WCA discussion can be found here, I would love to see some of your thoughts here though


----------



## alexiscubing (Apr 22, 2020)

The only problem with noddon would be if the competitor donned the blindfold simultaneously with doing moves, which would be very hard to judge. Maybe the competitor should be required to touch the blindfold with their hands before solving, or wait for a judge to say yes (which would be bad because it would slow times but it would make it more fair)


----------



## TheCardTurner (Apr 25, 2020)

Alex I think if they did that your times would be at the mercy of your judge's reaction speed!
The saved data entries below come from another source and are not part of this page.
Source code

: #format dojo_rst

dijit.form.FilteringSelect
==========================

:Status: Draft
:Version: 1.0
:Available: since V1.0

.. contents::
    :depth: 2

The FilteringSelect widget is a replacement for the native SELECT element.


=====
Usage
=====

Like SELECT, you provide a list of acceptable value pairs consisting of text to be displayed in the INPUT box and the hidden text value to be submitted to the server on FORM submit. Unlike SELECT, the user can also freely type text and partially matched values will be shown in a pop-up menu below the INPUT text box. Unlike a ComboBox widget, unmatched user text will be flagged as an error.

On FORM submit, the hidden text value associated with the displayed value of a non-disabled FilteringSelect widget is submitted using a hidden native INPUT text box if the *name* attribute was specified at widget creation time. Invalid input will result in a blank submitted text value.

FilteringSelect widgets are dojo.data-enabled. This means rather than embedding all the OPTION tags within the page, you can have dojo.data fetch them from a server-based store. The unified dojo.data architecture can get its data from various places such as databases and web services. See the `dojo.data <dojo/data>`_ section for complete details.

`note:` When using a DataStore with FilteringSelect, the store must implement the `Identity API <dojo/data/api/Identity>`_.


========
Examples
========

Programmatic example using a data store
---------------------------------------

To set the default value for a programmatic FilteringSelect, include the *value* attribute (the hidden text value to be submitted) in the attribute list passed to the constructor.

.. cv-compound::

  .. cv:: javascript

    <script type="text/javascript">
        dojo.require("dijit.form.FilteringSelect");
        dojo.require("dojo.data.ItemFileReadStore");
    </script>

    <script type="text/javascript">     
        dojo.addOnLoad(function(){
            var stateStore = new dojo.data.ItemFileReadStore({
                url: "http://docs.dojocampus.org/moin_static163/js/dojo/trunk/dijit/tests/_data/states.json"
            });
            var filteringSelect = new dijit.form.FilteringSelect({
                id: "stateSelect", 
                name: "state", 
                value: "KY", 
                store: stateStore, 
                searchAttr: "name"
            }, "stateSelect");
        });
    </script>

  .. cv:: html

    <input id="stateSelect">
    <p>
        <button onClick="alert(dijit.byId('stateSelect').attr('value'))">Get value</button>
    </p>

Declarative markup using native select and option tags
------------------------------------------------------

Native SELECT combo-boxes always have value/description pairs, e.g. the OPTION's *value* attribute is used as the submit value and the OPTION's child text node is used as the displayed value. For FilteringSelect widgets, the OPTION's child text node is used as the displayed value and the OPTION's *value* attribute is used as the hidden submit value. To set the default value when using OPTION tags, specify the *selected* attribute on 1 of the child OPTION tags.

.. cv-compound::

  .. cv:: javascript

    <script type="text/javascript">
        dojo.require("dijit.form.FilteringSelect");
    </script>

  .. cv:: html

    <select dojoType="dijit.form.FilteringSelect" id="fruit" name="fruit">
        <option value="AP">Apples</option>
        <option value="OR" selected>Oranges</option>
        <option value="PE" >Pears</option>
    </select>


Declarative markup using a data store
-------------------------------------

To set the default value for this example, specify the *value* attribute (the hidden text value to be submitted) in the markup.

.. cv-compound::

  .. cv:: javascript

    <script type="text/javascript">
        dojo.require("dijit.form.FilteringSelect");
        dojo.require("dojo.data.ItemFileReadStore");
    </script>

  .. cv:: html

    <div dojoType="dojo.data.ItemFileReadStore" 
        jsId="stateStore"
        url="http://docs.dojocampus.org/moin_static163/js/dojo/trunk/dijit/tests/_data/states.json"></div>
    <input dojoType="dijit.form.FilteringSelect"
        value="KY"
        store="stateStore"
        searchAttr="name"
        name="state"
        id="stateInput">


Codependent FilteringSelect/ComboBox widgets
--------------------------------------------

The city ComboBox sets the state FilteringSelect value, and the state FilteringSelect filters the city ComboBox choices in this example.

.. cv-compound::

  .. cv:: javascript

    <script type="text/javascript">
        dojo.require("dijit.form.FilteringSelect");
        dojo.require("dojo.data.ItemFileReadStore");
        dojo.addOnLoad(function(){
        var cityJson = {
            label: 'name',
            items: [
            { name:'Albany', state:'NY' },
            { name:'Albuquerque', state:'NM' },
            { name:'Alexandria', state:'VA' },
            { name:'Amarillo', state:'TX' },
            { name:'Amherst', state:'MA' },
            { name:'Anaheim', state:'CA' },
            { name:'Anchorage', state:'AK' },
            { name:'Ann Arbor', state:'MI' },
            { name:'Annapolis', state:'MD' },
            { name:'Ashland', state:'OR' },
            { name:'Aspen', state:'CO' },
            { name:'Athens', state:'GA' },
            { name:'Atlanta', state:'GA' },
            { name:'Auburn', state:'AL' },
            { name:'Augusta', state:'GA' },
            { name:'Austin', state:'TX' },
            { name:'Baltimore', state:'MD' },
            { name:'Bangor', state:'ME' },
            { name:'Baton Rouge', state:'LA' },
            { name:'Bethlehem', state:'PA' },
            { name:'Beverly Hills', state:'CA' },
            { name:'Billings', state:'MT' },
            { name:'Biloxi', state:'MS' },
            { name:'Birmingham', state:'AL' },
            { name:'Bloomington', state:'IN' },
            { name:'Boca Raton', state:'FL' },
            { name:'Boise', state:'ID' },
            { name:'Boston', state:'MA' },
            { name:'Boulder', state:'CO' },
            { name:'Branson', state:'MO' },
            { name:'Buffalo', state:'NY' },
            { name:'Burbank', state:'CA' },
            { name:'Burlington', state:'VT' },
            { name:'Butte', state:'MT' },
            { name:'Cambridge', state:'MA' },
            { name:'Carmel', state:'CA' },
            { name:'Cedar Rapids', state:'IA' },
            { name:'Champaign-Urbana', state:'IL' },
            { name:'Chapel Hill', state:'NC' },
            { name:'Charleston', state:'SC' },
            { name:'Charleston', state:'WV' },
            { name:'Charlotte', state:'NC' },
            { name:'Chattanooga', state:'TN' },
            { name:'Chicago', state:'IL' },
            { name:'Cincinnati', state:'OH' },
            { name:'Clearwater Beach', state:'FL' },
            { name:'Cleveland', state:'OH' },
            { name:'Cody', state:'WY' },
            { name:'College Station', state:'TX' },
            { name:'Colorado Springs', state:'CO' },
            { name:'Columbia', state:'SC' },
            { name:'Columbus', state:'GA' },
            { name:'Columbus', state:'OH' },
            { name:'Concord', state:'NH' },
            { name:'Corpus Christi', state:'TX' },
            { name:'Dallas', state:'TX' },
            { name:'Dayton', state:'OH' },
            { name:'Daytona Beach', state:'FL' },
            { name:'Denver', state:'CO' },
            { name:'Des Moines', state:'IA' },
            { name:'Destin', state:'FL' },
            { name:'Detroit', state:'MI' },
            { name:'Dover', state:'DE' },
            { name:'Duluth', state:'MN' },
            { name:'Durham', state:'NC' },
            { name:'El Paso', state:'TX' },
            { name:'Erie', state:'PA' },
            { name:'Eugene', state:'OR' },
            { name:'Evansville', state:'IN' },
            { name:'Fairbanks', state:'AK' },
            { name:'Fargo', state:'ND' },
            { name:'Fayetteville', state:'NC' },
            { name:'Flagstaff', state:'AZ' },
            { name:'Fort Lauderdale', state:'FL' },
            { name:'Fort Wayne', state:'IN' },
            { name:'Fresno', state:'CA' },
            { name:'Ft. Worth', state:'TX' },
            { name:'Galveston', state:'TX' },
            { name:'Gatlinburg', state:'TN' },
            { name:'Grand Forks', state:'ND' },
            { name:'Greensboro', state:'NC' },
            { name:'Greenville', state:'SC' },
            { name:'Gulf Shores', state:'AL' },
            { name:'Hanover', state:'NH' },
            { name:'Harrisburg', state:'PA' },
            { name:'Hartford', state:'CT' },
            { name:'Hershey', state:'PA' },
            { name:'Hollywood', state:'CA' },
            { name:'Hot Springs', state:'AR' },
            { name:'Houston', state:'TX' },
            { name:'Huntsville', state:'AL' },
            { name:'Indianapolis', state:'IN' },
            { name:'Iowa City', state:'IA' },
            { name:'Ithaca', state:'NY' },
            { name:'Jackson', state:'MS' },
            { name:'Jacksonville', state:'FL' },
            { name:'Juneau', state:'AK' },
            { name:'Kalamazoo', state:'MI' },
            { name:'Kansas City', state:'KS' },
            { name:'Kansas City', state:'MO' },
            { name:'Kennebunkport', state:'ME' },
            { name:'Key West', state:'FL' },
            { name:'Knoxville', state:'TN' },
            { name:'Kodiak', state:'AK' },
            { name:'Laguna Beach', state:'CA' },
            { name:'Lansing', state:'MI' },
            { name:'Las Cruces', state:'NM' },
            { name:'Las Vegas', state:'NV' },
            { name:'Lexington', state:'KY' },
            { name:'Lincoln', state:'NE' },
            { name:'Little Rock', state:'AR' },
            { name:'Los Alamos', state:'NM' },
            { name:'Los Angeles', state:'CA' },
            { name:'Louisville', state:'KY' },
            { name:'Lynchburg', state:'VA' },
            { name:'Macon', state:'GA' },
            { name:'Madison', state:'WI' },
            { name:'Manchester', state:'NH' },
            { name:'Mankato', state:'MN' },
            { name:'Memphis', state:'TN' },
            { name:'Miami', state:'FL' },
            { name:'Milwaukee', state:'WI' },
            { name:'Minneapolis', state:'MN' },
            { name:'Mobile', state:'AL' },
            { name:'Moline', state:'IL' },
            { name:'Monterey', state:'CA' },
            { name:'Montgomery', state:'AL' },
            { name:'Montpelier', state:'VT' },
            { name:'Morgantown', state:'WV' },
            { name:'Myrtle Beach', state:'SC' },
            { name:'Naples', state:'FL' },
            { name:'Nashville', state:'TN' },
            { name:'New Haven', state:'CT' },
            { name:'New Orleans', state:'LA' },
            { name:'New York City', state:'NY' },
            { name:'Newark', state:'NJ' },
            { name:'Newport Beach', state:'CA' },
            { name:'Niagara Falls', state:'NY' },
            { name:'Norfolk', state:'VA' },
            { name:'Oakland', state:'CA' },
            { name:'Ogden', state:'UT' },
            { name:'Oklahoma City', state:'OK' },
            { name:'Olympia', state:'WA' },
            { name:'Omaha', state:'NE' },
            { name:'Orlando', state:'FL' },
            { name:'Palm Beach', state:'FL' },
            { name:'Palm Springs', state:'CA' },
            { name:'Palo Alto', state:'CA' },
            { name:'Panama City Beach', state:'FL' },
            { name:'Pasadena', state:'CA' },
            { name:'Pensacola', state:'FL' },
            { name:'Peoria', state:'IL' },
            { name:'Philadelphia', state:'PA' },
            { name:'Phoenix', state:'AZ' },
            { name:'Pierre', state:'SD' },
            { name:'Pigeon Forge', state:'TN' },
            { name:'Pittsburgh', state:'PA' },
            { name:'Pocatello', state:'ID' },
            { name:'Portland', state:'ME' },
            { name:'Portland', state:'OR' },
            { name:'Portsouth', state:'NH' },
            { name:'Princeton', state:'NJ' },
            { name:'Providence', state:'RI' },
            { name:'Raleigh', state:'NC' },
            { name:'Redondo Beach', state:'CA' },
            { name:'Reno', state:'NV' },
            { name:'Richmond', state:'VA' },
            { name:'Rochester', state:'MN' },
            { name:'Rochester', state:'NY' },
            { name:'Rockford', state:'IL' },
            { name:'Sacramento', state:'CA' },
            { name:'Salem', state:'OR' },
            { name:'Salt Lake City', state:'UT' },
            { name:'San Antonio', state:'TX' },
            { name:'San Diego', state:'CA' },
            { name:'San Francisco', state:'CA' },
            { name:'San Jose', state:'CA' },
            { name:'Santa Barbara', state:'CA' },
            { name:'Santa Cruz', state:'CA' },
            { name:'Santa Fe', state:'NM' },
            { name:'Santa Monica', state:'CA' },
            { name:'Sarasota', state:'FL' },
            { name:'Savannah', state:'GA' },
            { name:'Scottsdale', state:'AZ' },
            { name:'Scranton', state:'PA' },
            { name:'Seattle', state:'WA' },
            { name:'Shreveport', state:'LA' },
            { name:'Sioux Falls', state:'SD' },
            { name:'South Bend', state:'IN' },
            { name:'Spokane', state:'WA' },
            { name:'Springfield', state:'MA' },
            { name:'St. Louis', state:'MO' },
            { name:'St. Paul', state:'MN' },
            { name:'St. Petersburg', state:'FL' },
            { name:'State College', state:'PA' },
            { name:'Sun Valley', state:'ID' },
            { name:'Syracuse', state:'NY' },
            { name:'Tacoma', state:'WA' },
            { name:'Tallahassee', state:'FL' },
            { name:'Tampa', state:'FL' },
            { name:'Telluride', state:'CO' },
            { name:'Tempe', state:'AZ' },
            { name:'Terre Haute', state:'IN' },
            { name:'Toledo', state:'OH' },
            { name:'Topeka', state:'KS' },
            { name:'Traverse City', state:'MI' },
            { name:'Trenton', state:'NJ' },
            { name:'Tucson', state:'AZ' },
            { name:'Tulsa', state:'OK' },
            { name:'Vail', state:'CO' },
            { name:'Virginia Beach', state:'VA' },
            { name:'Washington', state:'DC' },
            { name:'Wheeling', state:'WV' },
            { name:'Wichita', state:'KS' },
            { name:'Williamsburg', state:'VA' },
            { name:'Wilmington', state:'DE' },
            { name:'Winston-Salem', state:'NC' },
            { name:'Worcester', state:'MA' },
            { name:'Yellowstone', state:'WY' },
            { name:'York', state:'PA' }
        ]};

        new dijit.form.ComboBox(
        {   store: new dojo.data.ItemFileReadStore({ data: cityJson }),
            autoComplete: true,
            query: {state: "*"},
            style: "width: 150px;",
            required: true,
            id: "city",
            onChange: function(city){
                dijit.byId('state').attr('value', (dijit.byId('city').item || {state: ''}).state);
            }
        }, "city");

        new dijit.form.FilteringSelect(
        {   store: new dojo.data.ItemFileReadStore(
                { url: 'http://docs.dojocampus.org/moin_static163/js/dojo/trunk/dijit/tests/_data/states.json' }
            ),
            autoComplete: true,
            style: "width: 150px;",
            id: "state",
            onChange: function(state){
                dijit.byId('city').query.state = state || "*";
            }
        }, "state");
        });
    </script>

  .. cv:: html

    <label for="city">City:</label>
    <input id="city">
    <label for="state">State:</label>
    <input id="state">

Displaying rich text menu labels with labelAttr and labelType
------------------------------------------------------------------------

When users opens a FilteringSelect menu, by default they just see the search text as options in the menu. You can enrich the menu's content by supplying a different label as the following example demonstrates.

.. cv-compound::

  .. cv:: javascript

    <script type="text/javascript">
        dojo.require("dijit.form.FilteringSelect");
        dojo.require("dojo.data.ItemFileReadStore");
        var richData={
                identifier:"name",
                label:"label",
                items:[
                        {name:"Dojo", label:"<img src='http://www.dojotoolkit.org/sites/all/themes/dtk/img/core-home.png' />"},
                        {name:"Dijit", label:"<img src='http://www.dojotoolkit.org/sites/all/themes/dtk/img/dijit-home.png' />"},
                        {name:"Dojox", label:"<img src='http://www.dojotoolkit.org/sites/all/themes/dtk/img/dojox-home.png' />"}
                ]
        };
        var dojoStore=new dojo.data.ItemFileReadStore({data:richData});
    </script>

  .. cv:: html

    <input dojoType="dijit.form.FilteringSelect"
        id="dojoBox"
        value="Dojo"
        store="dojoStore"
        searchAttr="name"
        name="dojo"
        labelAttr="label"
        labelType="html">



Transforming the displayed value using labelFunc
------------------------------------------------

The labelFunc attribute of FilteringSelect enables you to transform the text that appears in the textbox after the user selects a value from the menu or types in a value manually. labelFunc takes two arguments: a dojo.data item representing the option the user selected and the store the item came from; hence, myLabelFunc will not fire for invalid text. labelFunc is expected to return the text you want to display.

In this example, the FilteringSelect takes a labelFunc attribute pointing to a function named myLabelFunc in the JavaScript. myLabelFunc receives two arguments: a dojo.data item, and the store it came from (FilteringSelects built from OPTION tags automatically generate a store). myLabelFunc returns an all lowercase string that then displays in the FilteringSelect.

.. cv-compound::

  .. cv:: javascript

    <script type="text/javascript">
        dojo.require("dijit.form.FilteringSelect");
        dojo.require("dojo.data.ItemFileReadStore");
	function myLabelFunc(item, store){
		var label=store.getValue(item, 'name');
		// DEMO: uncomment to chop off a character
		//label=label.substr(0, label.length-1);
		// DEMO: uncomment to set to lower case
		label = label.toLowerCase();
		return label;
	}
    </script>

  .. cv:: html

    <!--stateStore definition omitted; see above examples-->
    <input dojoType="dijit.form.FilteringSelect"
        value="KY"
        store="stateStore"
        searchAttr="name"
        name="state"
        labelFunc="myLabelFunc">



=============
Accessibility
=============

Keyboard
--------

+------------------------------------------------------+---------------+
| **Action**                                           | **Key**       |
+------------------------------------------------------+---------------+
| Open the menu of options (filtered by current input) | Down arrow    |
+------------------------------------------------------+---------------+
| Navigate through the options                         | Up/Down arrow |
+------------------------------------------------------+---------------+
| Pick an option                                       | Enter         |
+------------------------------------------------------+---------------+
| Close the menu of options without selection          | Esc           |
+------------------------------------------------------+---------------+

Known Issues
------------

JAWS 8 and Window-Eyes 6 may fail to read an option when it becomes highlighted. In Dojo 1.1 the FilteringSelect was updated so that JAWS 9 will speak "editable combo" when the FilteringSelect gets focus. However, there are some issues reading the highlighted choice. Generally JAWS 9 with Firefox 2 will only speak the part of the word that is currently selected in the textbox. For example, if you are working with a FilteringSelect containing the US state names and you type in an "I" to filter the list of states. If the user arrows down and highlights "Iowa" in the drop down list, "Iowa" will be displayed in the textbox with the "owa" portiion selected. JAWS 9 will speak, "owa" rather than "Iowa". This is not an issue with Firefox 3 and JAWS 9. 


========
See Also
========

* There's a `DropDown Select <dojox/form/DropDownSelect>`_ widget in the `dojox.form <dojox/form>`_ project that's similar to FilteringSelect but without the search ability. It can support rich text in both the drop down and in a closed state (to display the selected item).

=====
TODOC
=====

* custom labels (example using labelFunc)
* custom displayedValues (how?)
But it's still tricky to tell if you moved before the blindfold. I think right now they could give a +2 if you OBVIOUSLY moved before the blindfold went down. Otherwise, I think the judges should be lenient


----------



## DerpBoiMoon (Apr 25, 2020)

Taking an idea from hypixel. When you do use nod on, you use it at risk. If you're suspected of cheating by a delegate then if you use the nod on, there'll be no negotiating. Though you can still use it


----------



## abunickabhi (May 11, 2020)

If the person is using noddon, and is also recording his/her solve for further proof and verifying, I do not see the harm in banning noddon.


----------